• Work task
Repeat each entry exactly; omit all pictures.
▼▼▼
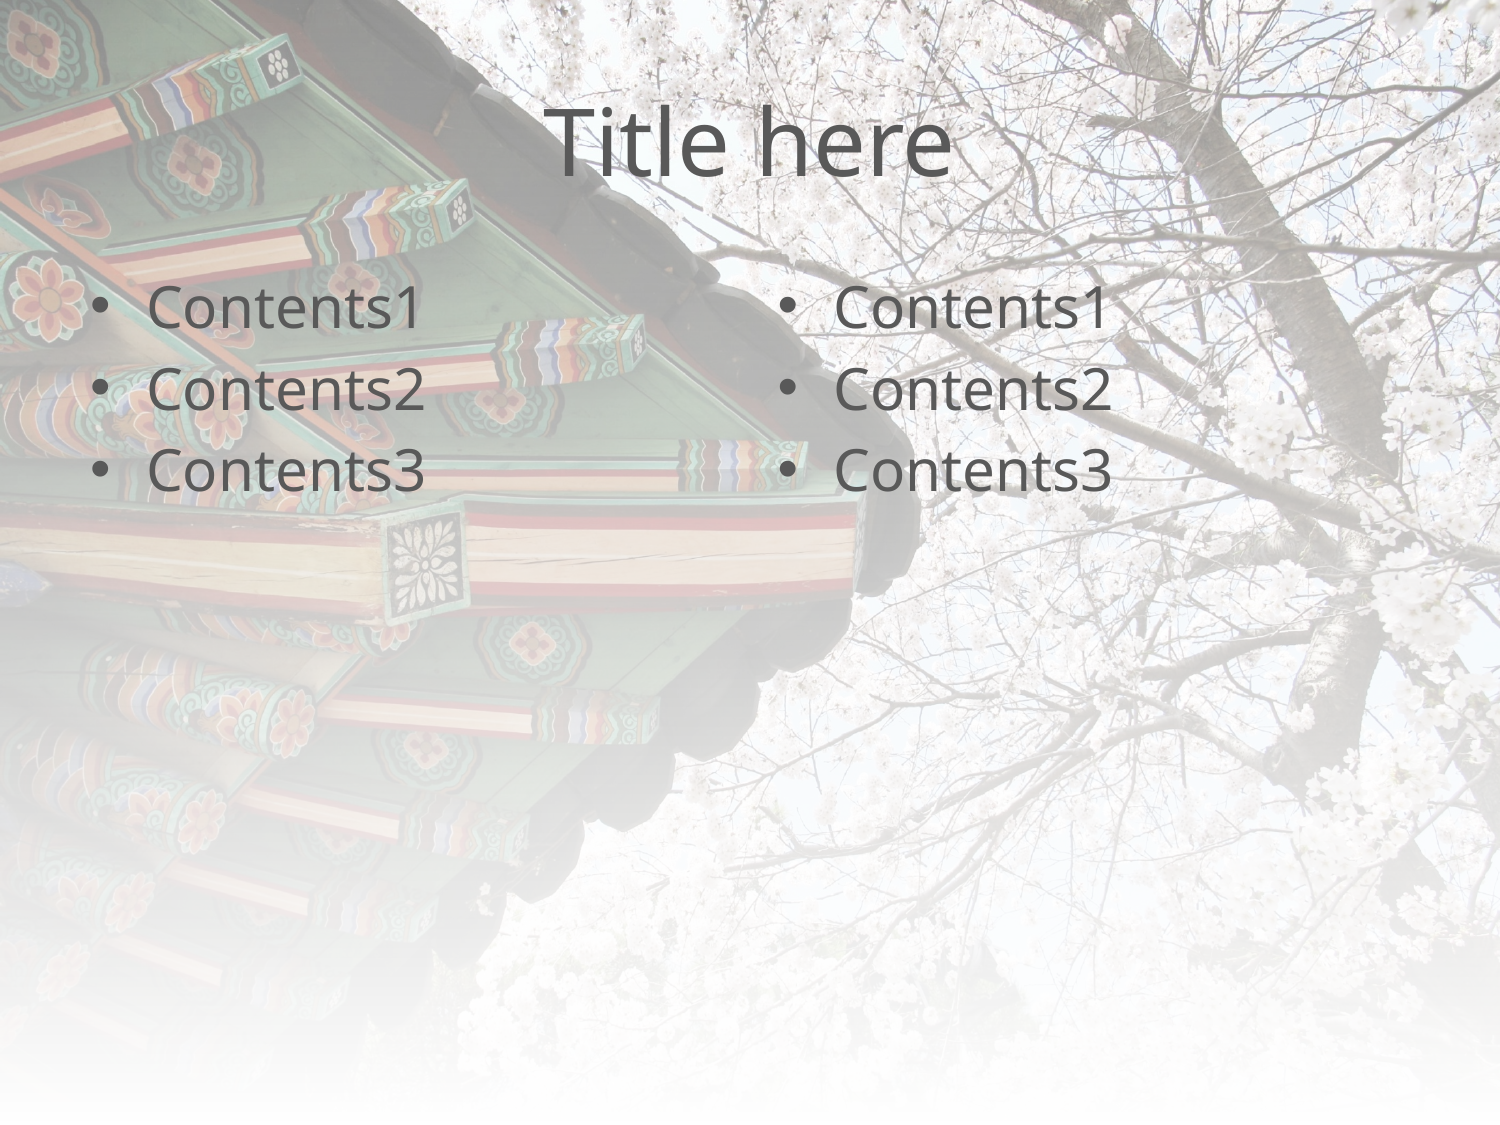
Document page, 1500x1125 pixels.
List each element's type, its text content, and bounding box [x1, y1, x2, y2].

title Title here [75, 45, 1425, 233]
text_box [0, 0, 1500, 1125]
list Contents1 Contents2 Contents3 [762, 262, 1425, 1005]
list Contents1 Contents2 Contents3 [75, 262, 738, 1005]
▲▲▲
• Expected answer
Document page, 1500x1125 pixels.
List each element's type, its text content, and bounding box [x1, y1, x2, y2].

title Title here [75, 45, 1425, 233]
text_box [0, 0, 1500, 1125]
list Contents1 Contents2 Contents3 [762, 262, 1425, 1005]
list Contents1 Contents2 Contents3 [75, 262, 738, 1005]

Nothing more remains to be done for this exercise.